Fundado en 1910
Aire libreIgnacio Sánchez Cámara

Estado de catástrofes

Es cierto que el Ejecutivo cuenta con la mayoría parlamentaria, pero hasta las siguientes elecciones no sabremos si la alianza que lo está manteniendo en el poder era la opción preferida por los votantes del PSOE

Las catástrofes no cesan. Los informativos de televisión se convierten en crónica de sucesos. Acabaremos por acostumbrarnos. Incluso el Gobierno, a su manera, contribuye a ellas. Es incluso una de ellas. Moncloa, zona catastrófica. Las medidas adoptadas para el ahorro de energía son la última prueba. Y no es que no haya que ahorrar, por lo general a la fuerza. El problema es el extravagante procedimiento sancionador. Dejemos de lado la cuestión de la posible invasión de competencias autonómicas. Las sanciones previstas son, en algunos casos, brutales. Es justo lo que necesitan los comerciantes. Pero a este Gobierno pronto le llega su momento blandengue y una ministra, con mirada beatífica, ha sostenido que no se trata de sancionar, sino de apelar a la responsabilidad de los ciudadanos. No se pretende sancionar realmente, incluso se reconoce que será imposible imponer muchas de ellas, sino sólo de asustar un poquito. El Derecho ya no manda ni obliga; sólo anima y persuade. El BOE, camino de convertirse en hoja parroquial. Olvidan, si es que alguna vez lo han sabido, que para Marx el Estado es siempre un aparato de dominación. Por aquí hay más oportunistas que lectores de Marx. Eso sí, nada de medidas que incentiven el ahorro energético como beneficios fiscales, que eso de bajar los impuestos es muy de derechas.

Un Estado providente y benefactor no se detiene ante nada, carece de límites. ¿Es que acaso tiene límites el bienestar de los felices subsidiados? Aristóteles distinguió entre la ciudad y la casa. Sólo la primera pertenecía al ámbito del gobierno. Pero hace tiempo que el gran filósofo murió, mucho antes que Montesquieu. Todo es público; nada, privado. No es necesario ya mantener la distinción, sólo grata a una exigua minoría de liberales y conservadores anticuados. La termodinámica nos enseña que lo que sucede en el dormitorio de una persona puede afectar a los demás ciudadanos por lejos que vivan. La libertad deviene un crimen nefando de insolidaridad. Sólo el esclavo es realmente solidario. Todos los deberes se condensan en uno: obedecer. El infierno aguarda a quien ose traspasar la sagrada barrera de los 27 ºC. El Gobierno es gobernante, sí, pero es mucho más. Es profesor, médico, empresario, ingeniero, arquitecto, artista. Nada humano le es ajeno. Pero lo que el nuestro actual prefiere, aquello por lo que pierde la cabeza, y con ella la razón, es regular las vidas privadas. Si fumamos o no, qué comemos y bebemos, cuántas proteínas animales ingerimos, cuándo y cuánto nos vacunamos (sobre todo, es un Estado clínico), a qué temperatura tenemos el salón de nuestra casa, qué programas de televisión vemos. Es un Gobierno cotilla. Y no es éste su peor vicio. Lo malo es que se erige en señor de la vida y la muerte, bajo la hipócrita forma del reconocimiento de derechos. El Estado decide quién vive y quién muere. Tan pródigo ha sido en conceder derechos que ha llegado a conceder el derecho a morir. Claro que con él se instaura un extraño deber: el deber de matar. Y todo bajo una concepción decisionista del Derecho propia de Carl Schmitt. El Derecho es la pura decisión del gobernante, siempre que sea de izquierdas. Si no lo es, deviene un usurpador.

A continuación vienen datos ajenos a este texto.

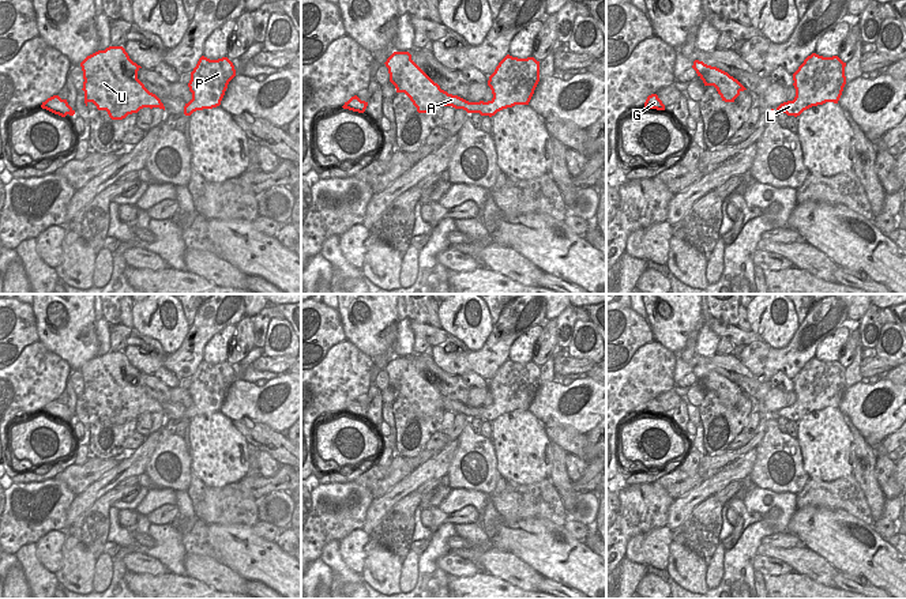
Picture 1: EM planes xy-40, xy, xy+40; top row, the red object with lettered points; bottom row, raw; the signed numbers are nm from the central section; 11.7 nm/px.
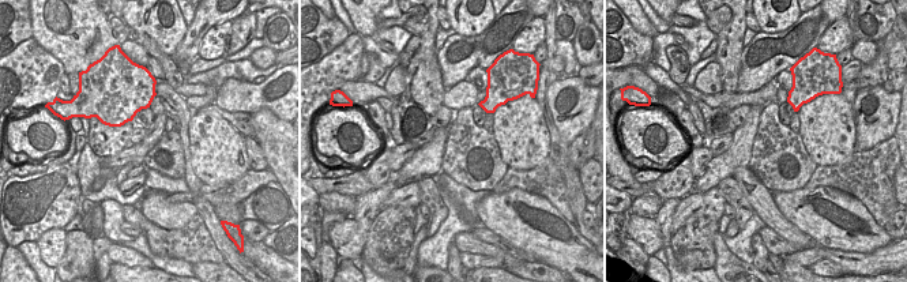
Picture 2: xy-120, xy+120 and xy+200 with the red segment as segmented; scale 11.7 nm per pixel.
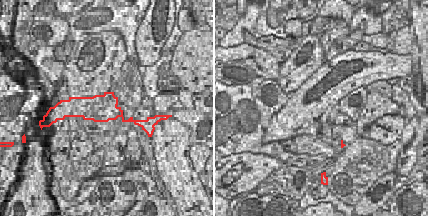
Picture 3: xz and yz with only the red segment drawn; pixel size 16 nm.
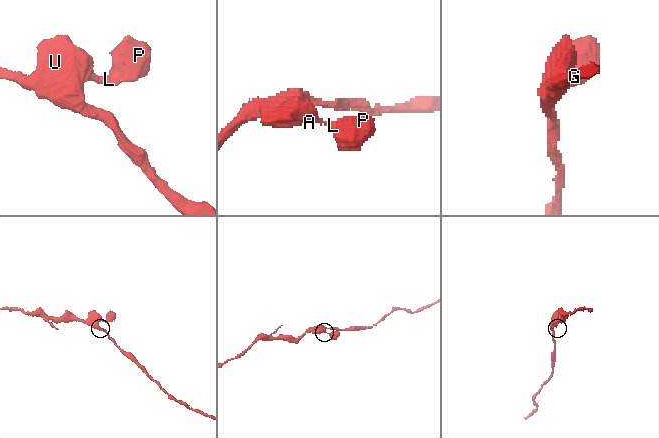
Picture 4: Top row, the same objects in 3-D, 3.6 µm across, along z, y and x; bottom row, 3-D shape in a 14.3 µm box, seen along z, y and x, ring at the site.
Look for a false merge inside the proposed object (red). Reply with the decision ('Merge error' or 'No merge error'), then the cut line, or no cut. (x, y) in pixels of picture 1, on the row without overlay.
No merge error. No split

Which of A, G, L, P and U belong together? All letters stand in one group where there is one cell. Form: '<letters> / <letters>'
A G L P U

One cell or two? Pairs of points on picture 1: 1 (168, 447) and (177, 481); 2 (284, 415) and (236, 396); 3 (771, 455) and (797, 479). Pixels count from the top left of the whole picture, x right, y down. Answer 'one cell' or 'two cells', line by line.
1: one cell
2: one cell
3: one cell

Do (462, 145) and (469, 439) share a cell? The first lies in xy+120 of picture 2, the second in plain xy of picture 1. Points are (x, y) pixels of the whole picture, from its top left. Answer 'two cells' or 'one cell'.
one cell

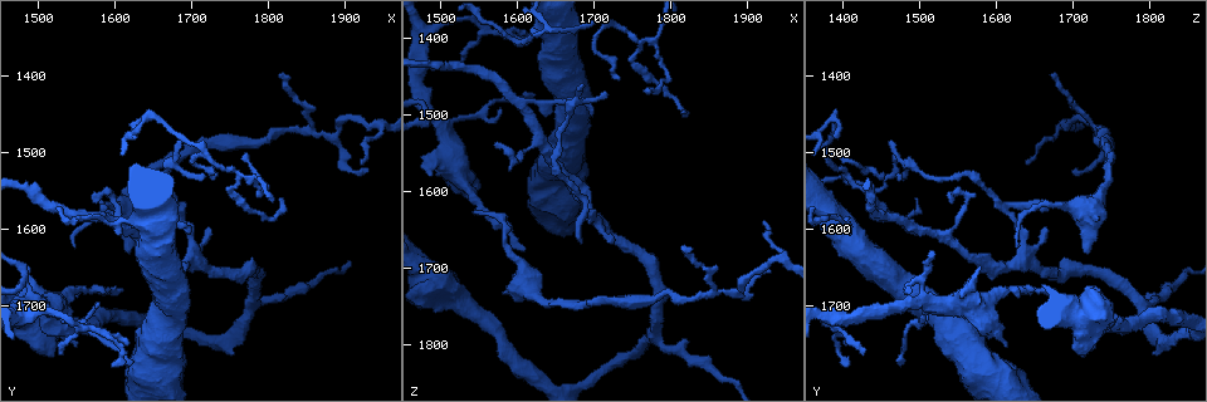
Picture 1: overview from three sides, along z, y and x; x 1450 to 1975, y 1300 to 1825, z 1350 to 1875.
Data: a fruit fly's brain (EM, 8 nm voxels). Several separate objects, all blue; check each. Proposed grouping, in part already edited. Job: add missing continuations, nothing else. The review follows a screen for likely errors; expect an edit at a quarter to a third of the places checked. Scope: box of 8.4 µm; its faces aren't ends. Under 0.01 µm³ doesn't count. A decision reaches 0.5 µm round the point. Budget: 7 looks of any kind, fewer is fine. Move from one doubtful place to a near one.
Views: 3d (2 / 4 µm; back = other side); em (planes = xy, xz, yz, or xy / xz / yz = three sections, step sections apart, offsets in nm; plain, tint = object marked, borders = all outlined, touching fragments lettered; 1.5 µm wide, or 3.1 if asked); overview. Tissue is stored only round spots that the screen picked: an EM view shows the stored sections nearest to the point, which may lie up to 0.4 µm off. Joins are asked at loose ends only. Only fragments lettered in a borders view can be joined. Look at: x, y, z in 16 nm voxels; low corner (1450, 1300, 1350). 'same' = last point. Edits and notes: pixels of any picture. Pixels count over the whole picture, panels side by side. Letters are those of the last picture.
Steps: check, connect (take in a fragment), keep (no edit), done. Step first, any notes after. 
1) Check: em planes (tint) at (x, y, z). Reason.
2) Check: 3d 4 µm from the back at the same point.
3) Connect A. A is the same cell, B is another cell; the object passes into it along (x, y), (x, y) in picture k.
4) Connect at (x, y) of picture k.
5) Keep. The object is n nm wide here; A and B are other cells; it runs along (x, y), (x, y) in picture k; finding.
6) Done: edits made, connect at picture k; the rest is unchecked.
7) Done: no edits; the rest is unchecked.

Check: em yz step 4 (borders) at (1570, 1565, 1545). Thin end.

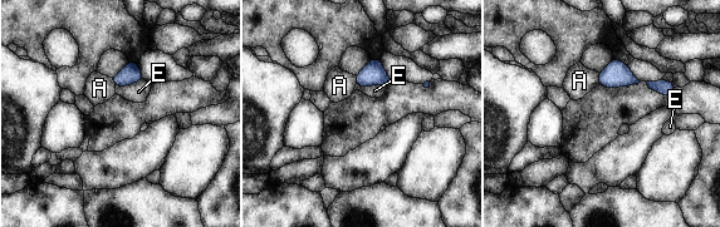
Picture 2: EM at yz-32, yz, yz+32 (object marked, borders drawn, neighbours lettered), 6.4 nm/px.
Check: em planes (borders) at the same point.

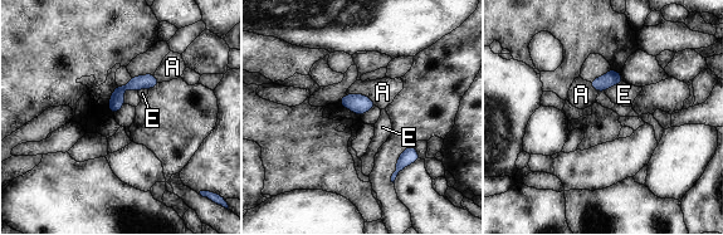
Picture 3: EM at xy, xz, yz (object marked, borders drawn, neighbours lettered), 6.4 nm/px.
Keep. The longest contact is with A, 220 nm; A and E are other cells; a border runs along (346, 93), (364, 93), (376, 106) in picture 3; no lettered fragment goes on from it.

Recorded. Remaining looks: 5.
Check: 3d 2 µm at (1620, 1635, 1720). Branch stops here.

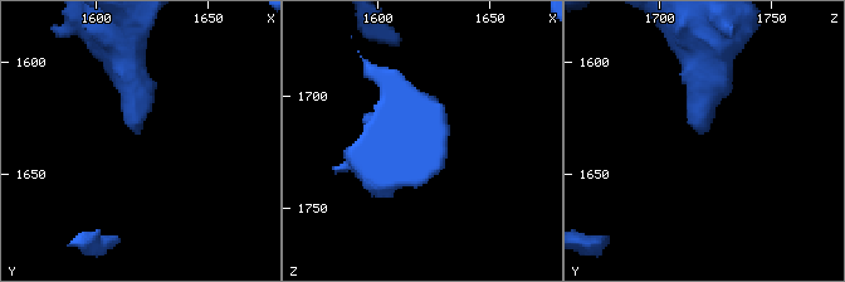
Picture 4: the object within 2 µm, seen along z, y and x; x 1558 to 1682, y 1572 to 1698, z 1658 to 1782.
Check: em planes (borders) at (1619, 1631, 1721).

Un presidente del Gobierno, no elegido directamente por el pueblo, sino por cooptación parlamentaria, se erige en señor de vidas y haciendas. Es cierto que tenemos un sistema parlamentario y que el Ejecutivo cuenta con la mayoría parlamentaria, pero hasta las siguientes elecciones, salvo que nos acojamos a las plurales encuestas, no sabremos si la alianza que lo está manteniendo en el poder era la opción preferida por los votantes del PSOE y qué dictaminarán las urnas.

El Estado paternalista, lo sea de verdad o sólo finja serlo, es una permanente amenaza para la libertad y la mayoría de edad de los ciudadanos. No hay que olvidar que a Stalin le gustaba que le llamaran padrecito.